#### EXERCISE TEXT
Based on the financial results as of September 30, 2016, the combined company would have pro forma total assets of $2.7 billion, deposits of $2.3 billion and loans of $1.9 billion.

 

Bob Atwell, CEO and Chairman of Nicolet said, “We continue to grow in the areas where we can make an impact. We have known FNB-Fox Valley for some time and respect their commitment to community banking. We are pleased to welcome them to the Nicolet family.”

 

“The combination of Nicolet and FNB-Fox Valley makes perfect sense,” said Peter Prickett, President and CEO of FNB-Fox Valley. “We are both customer-first, service-driven cultures. It is a great fit for our customers and the community. The combined institution will be the largest community bank in each of the Green Bay and Fox Cities markets and provides the size and scale needed today to provide stability, depth of resources and great value to our customers, communities and shareholders.” Prickett continued.

 

Mike Daniels, President and CEO of Nicolet National Bank said, “We work to make a difference in the communities we serve. To do this effectively, we want to be the lead-local community bank. This breakout move puts us in that position in the Fox Valley. Now, our job is to focus on a smooth transition for employees and customers.”

 

Under the terms of the merger agreement, Nicolet will acquire First Menasha with Nicolet being the surviving corporation. In the merger, First Menasha shareholders shall have the right to receive, at the election of each holder and subject to proration, cash of $131.50 per share of First Menasha common stock and/or 3.411 shares of Nicolet common stock for each share of First Menasha common stock, with the total consideration to consist of between 25% cash/75% stock and 40% cash/60% stock. Based on Nicolet's closing price of $38.09 as of Thursday, November 3, 2016, the merger consideration is valued at approximately $76.6 million. 

 

The merger agreement outlines proration procedures if the cash consideration is over- or undersubscribed. Further, the merger agreement provides for a cap and collar to re-set the exchange ratio should the Nicolet

 

     

 

 

Common Stock Price, as defined in the merger agreement, rise or fall by $5.00 or more per share from $38.55.

 

Nicolet intends to appoint two members of First Menasha’s current board of directors to the boards of directors of Nicolet and Nicolet National Bank upon the completion of the transaction.

 

The estimated transaction value is a 1.65 multiple of First Menasha's tangible book value as of September 30, 2016. Nicolet estimates high single-digit EPS accretion in 2018 and an estimated tangible book earn-back period of less than five years.

 

The transaction has been unanimously approved by the board of directors of both companies. It is subject to First Menasha shareholder approval, regulatory approvals and other customary closing conditions and is expected to close in second quarter 2017. Upon consummation of the transaction, all branch offices of FNB-Fox Valley are expected to open as Nicolet National Bank branches, while Nicolet’s existing branch at 2400 S. Kensington Drive in Appleton will close.

 

Bryan Cave LLP served as legal counsel to Nicolet in this transaction. Stephens Inc. served as financial advisor and provided a fairness opinion to First Menasha, and Reinhart Boerner Van Deuren s.c. served as legal counsel.

 

About Nicolet Bankshares, Inc.

 

Nicolet Bankshares, Inc. is the bank holding company of Nicolet National Bank, a growing, full-service, community bank providing services ranging from commercial and consumer banking to wealth management and retirement plan services. Founded in Green Bay in 2000, Nicolet National Bank operates branches in Northeast and Central Wisconsin and the upper peninsula of Michigan. More information can be found at  www.nicoletbank.com .

#### COLLECTED MATERIAL
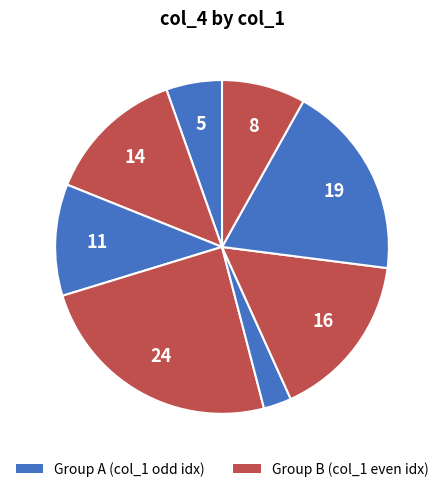

How many segments does this pie chart have?

8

#### PROBLEMS TO SOLVE
(a) From the merger announcement, list each person quoted, with the title the announcement gives for them.
(b) According to the merger announcement, when is the transaction expected to close?
(c) Write the next part of the merger announcement, picking up after its final sentence.

#### RESPONSES IN ORDER
(a)
Bob Atwell, CEO and Chairman of Nicolet
Peter Prickett, President and CEO of FNB-Fox Valley
Mike Daniels, President and CEO of Nicolet National Bank

(b) In the second quarter of 2017.

(c)
 

About First Menasha Bancshares, Inc.

 

First Menasha Bancshares, Inc. is a $476 million single-bank holding company headquartered in Neenah, Wisconsin. First Menasha’s wholly-owned bank subsidiary, The First National Bank - Fox Valley, was chartered in 1887 and has five branches in the Fox Valley region of Wisconsin. More information can be found at www.fnbfoxvalley.com .

 

Important Information for Investors

 

This communication relates to the proposed merger transaction involving Nicolet and First Menasha. In connection with the proposed merger, Nicolet and First Menasha will file a proxy statement/prospectus on Form S-4 and other relevant documents concerning the merger with the Securities and Exchange Commission (the “SEC”). BEFORE MAKING ANY VOTING OR INVESTMENT DECISION, FIRST MENASHA INVESTORS ARE URGED TO READ THE PROXY STATEMENT/PROSPECTUS AND ANY OTHER DOCUMENTS TO BE FILED WITH THE SEC IN CONNECTION WITH THE PROPOSED MERGER OR INCORPORATED BY REFERENCE IN THE PROXY STATEMENT/PROSPECTUS BECAUSE THEY WILL CONTAIN IMPORTANT INFORMATION ABOUT NICOLET, FIRST MENASHA AND THE PROPOSED MERGER. When available, the proxy statement/prospectus will be delivered to shareholders of First Menasha. Investors may obtain copies of the joint proxy statement/prospectus and other relevant documents (as they become available) free of charge at the SEC’s website  (www.sec.gov) . Copies of the documents filed with the SEC by Nicolet will be available free of charge on Nicolet’s website at  www.nicoletbank.com .

 

     

 

 

Forward Looking Statements “Safe Harbor” Statement Under the Private Securities Litigation Reform Act of 1995.

 

This report contains forward-looking statements within the meaning of the Private Securities Litigation Reform Act of 1995, which Congress passed in an effort to encourage companies to provide information about their anticipated future financial performance. This act protects a company from unwarranted litigation if actual results are different from management expectations. This report reflects the current views and estimates of future economic circumstances, industry conditions, company performance, and financial results of the management of Nicolet and First Menasha. These forward-looking statements are subject to a number of factors and uncertainties which could cause Nicolet’s, First Menasha’s or the combined company’s actual results and experience to differ from the anticipated results and expectations expressed in such forward-looking statements, and such differences may be material. Forward-looking statements speak only as of the date they are made and neither Nicolet nor First Menasha assumes any duty to update forward-looking statements. There are a number of factors that could cause our actual results to differ materially from those projected in such forward-looking statements.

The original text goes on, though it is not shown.